Glover (holding grandson) and family, c. 1900

Thomas Glover had a common-law marital relationship with a Japanese woman named Awajiya Tsuru (淡路屋 ツル), a native of Bungo province (present day Oita Prefecture) whom he apparently met in Osaka in the early 1870s. Glover and Tsuru remained together until the latter's death in 1899. The couple had a daughter named Hana, born in Nagasaki in 1876. Hana wed British merchant Walter George Bennett in 1897 and later moved with him to Korea, where she died in 1938. She had four children but only one grandchild, Ronald Bennett (born 1931), who lives in the United States.

Thomas Glover (Japanized as Gurabā or Kuraba) also adopted a British-Japanese son, later named Kuraba Tomisaburō (倉場 富三郎) (1870–1945), who was born in Nagasaki and went on to make important contributions to the economy of this city in the late 19th and early 20th centuries. Tomisaburō married Nakano Waka (中野 ワカ), also of mixed British and Japanese descent. Official household registers preserved at Nagasaki City Hall indicate that Tomisaburō was the son of a woman named Kaga Maki (加賀 マキ).[8] Kaga Maki married a Japanese man and died in Nagasaki in 1905.

Despite his Japanese citizenship, Kuraba Tomisaburō was hounded as a potential spy by the Japanese military police during World War II. His wife Waka died in 1943, and Tomisaburō committed suicide on 26 August 1945, soon after the atomic bombings of Hiroshima and Nagasaki and a few weeks before the arrival of American occupation forces in Nagasaki.

Thomas Glover has been linked with Giacomo Puccini's opera Madama Butterfly. The opera was based on a short story by John Luther Long, and it has many parallels with Pierre Loti's Madame Chrysanthème as well as Félix Régamey's parody The Pink Notebook of Madame Chrysanthème. All three stories are set on the eastern slope of Nagasaki Harbour. There is no historical evidence to support this claim, except Glover's adoption of half-British Tomisaburō, the photographs of Glover's wife Tsuru wearing a kimono with a butterfly design on the sleeve, and Loti's Summer 1885 affair a few blocks north of Glover Garden with Kiku (Chrysanthemum) née Kane.[9] There is also no evidence for the claim that Tsuru went by the nickname "Chōchō-san" (Ms Butterfly). It is likely, as Brian Burke-Gaffney points out, that the Glover-Madame Butterfly connection is derived from the fact that the American occupation forces nicknamed the former Glover House the "Madame Butterfly House" (purely on the basis of the panoramic view over Nagasaki Harbor and the Euro-Japanese ambiance of the building) and that Nagasaki authorities picked up on this as a way to promote the postwar tourism industry.

» **Problem 1**:
According to the Thomas Glover passage, in what year was his daughter Hana born?
» **Problem 2**:
Return everything in the Thomas Glover passage from "Thomas Glover (Japanized" down to "Nagasaki in 1905.".
The records come from a source separate from the Thomas Glover passage.

» **Listed entries**:
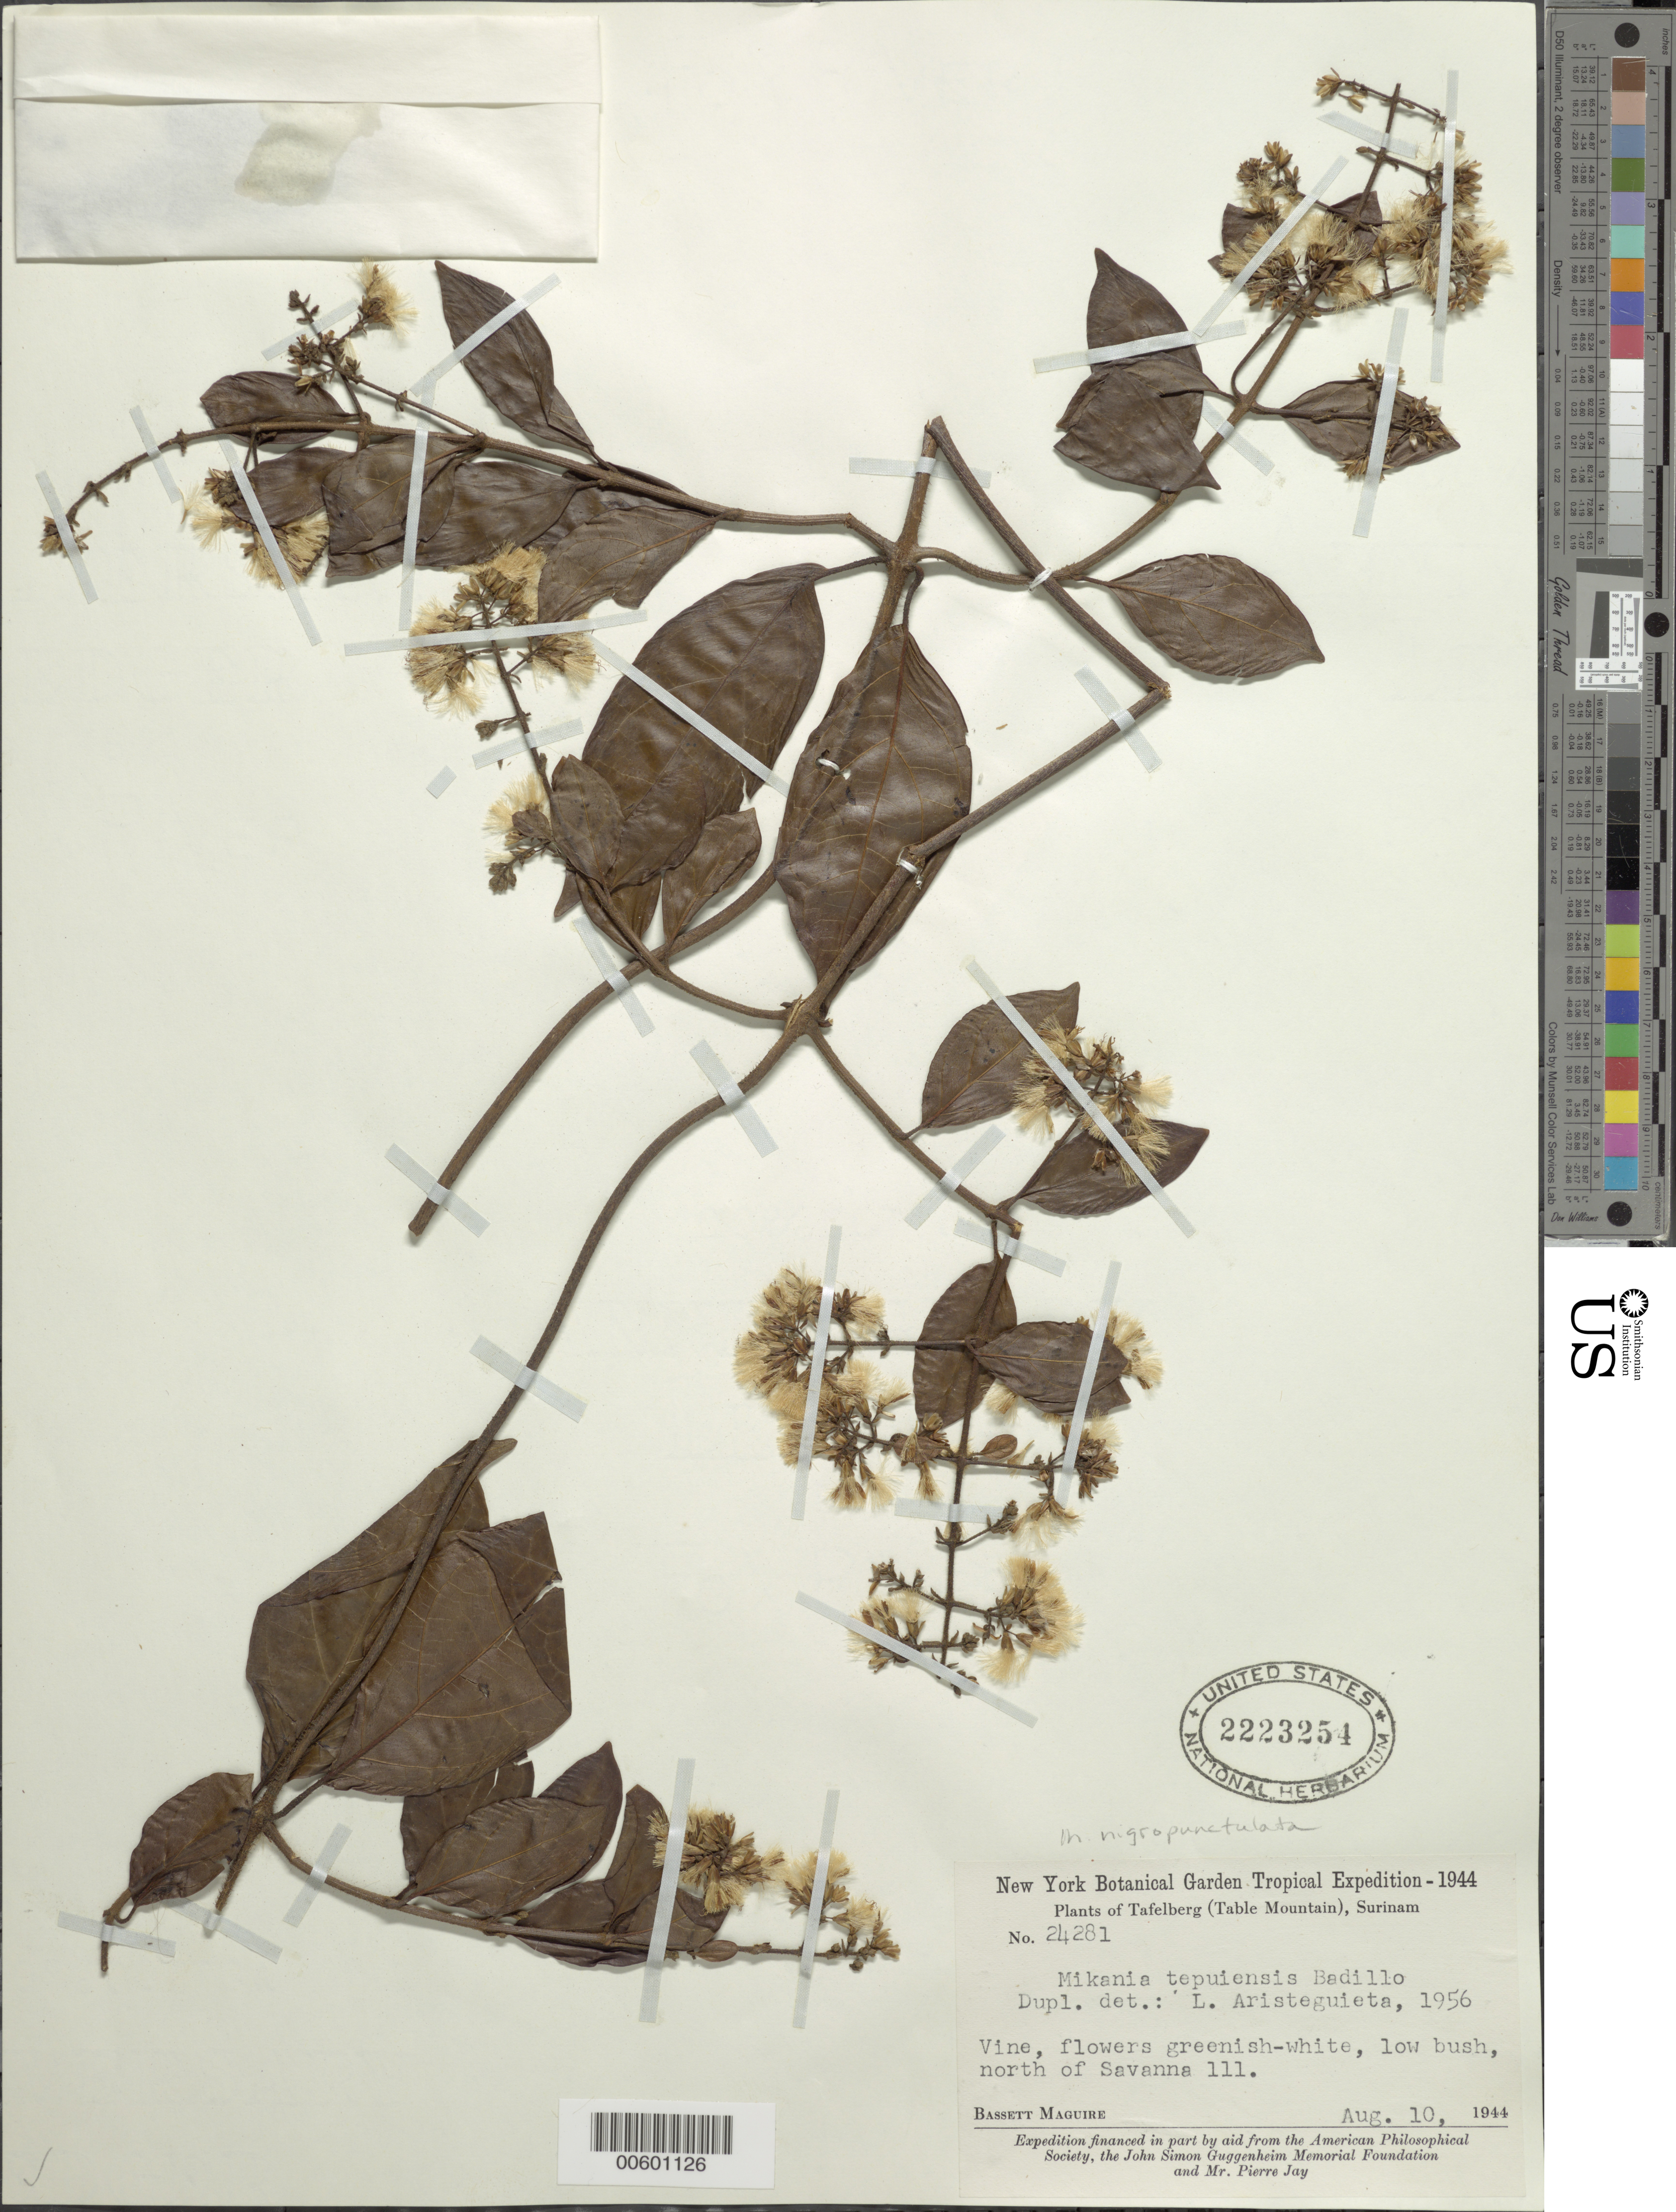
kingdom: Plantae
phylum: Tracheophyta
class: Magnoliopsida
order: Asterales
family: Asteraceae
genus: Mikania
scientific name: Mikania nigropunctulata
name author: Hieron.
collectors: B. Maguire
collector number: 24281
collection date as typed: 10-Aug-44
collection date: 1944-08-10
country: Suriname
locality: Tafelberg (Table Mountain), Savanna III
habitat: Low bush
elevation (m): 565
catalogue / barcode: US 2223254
* * *
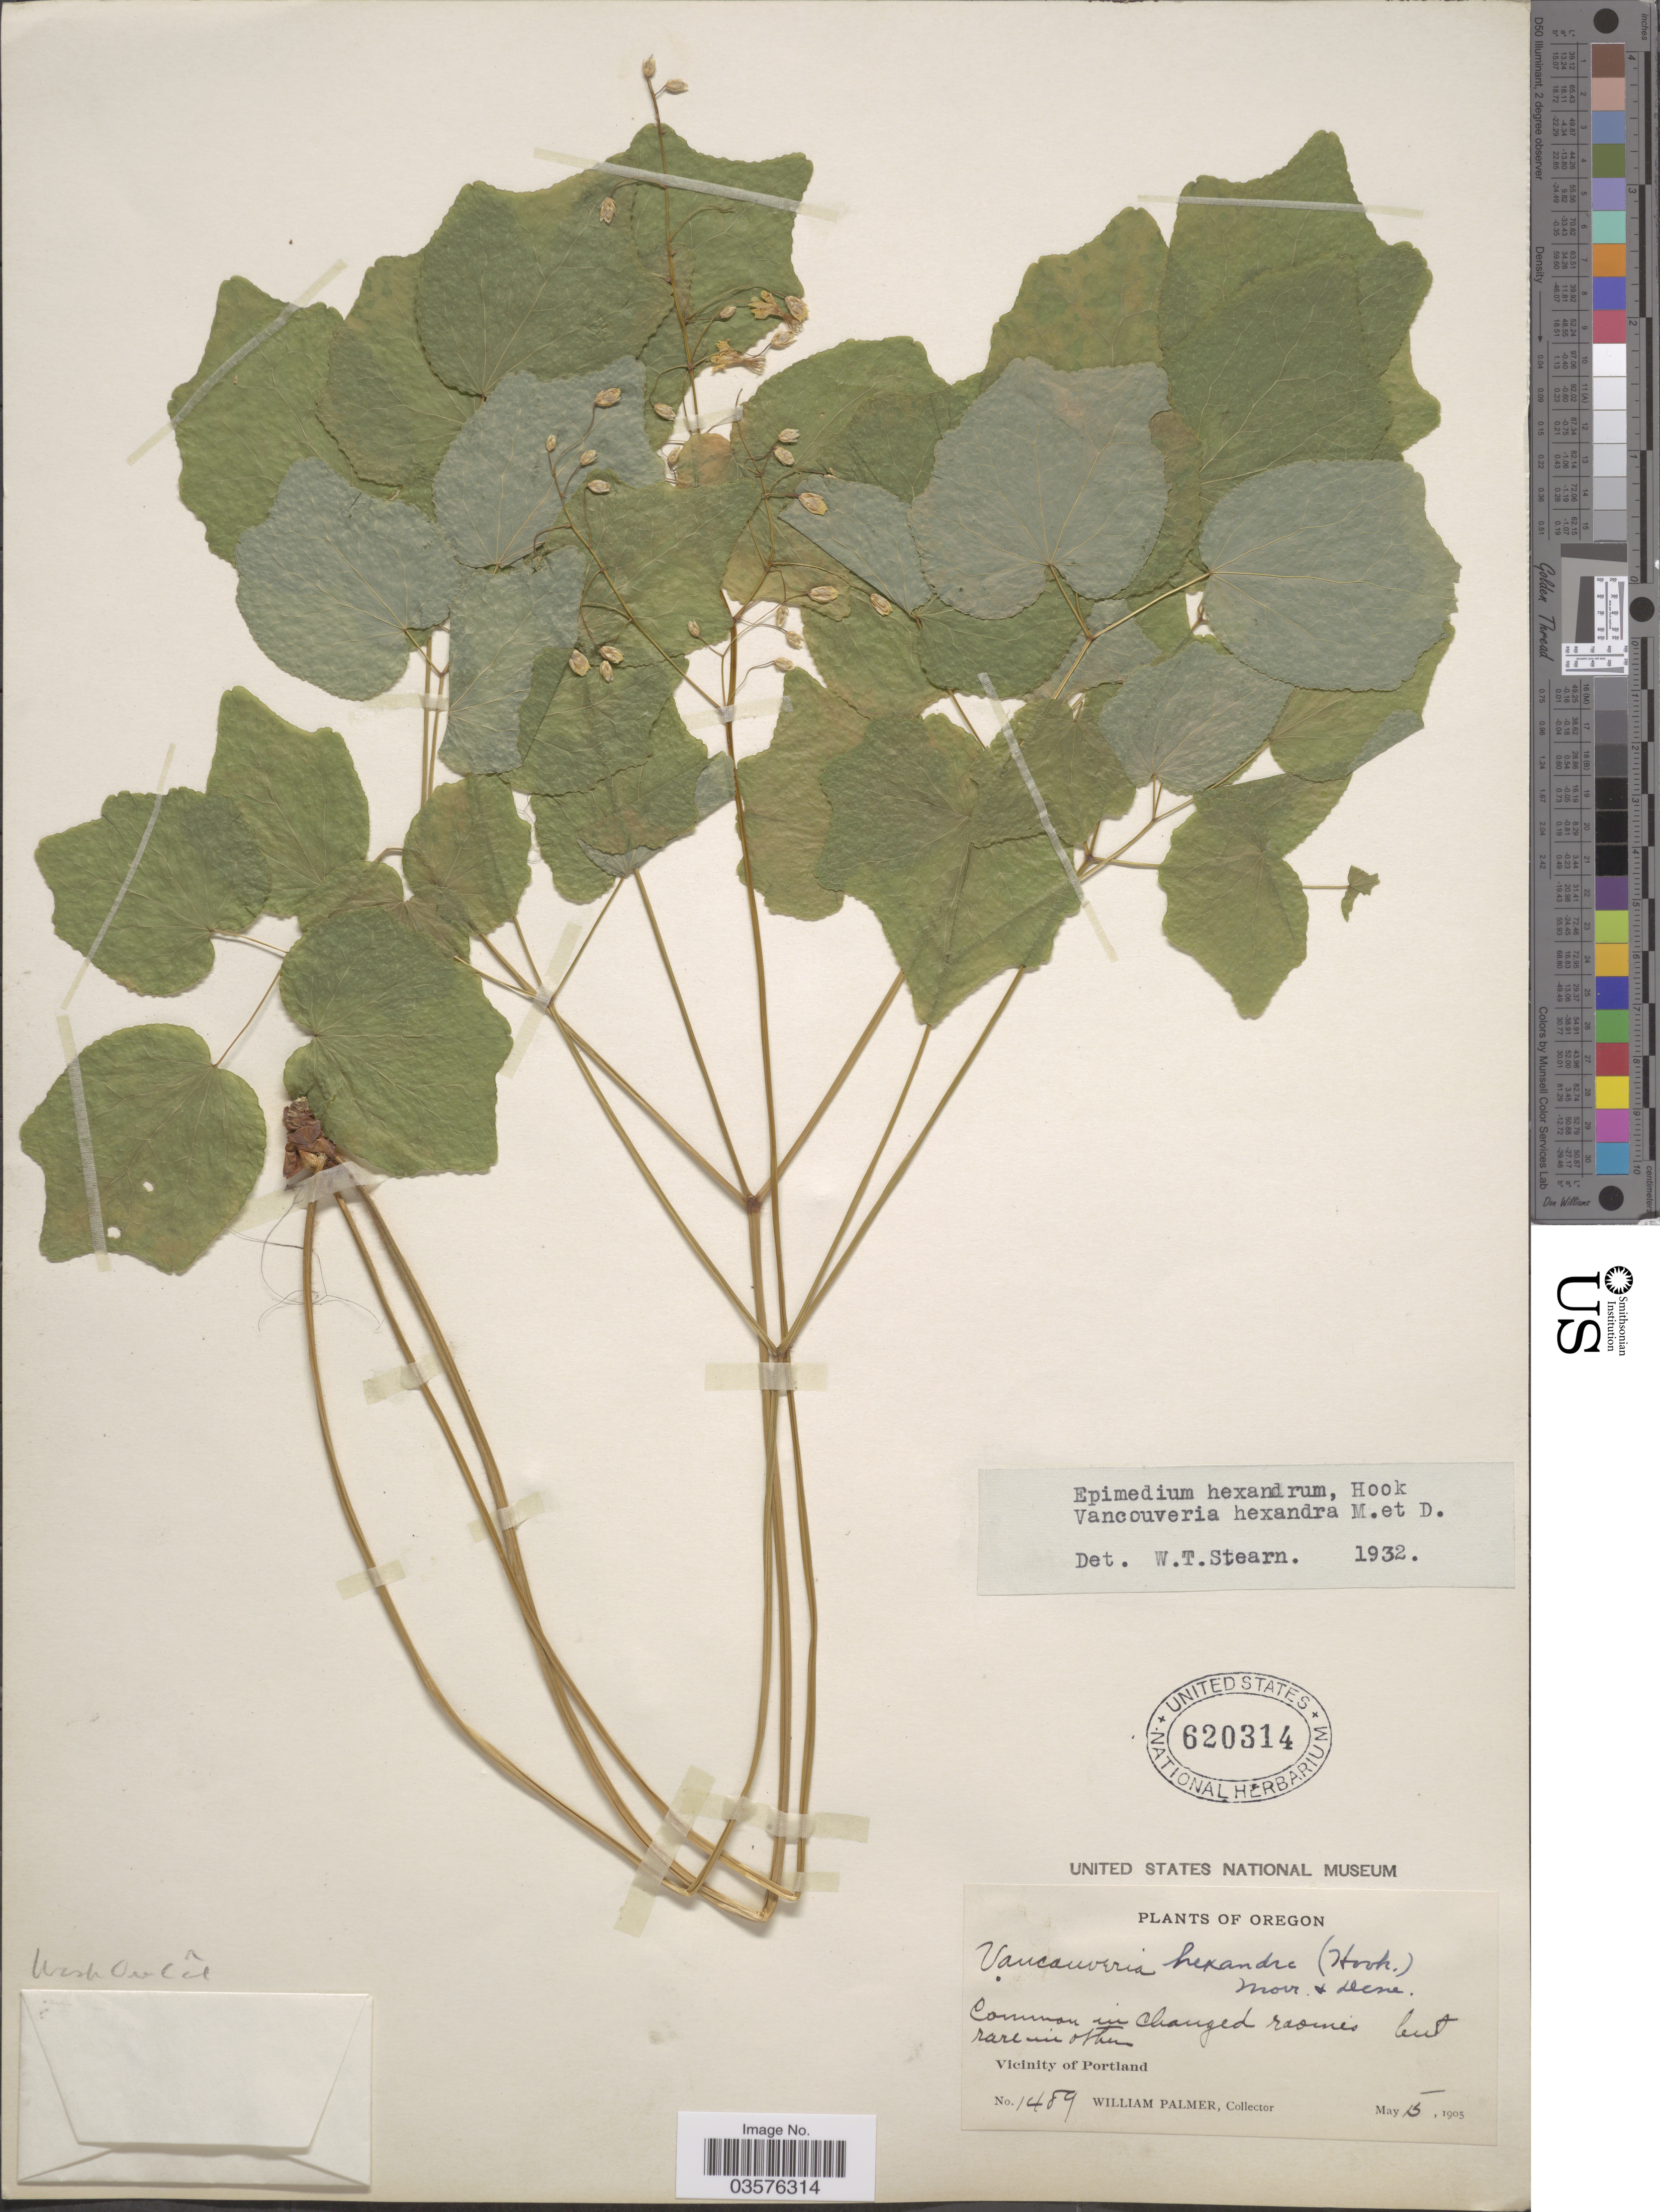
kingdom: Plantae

» **Task output 1**:
1876

» **Task output 2**:
Thomas Glover (Japanized as Gurabā or Kuraba) also adopted a British-Japanese son, later named Kuraba Tomisaburō (倉場 富三郎) (1870–1945), who was born in Nagasaki and went on to make important contributions to the economy of this city in the late 19th and early 20th centuries. Tomisaburō married Nakano Waka (中野 ワカ), also of mixed British and Japanese descent. Official household registers preserved at Nagasaki City Hall indicate that Tomisaburō was the son of a woman named Kaga Maki (加賀 マキ).[8] Kaga Maki married a Japanese man and died in Nagasaki in 1905.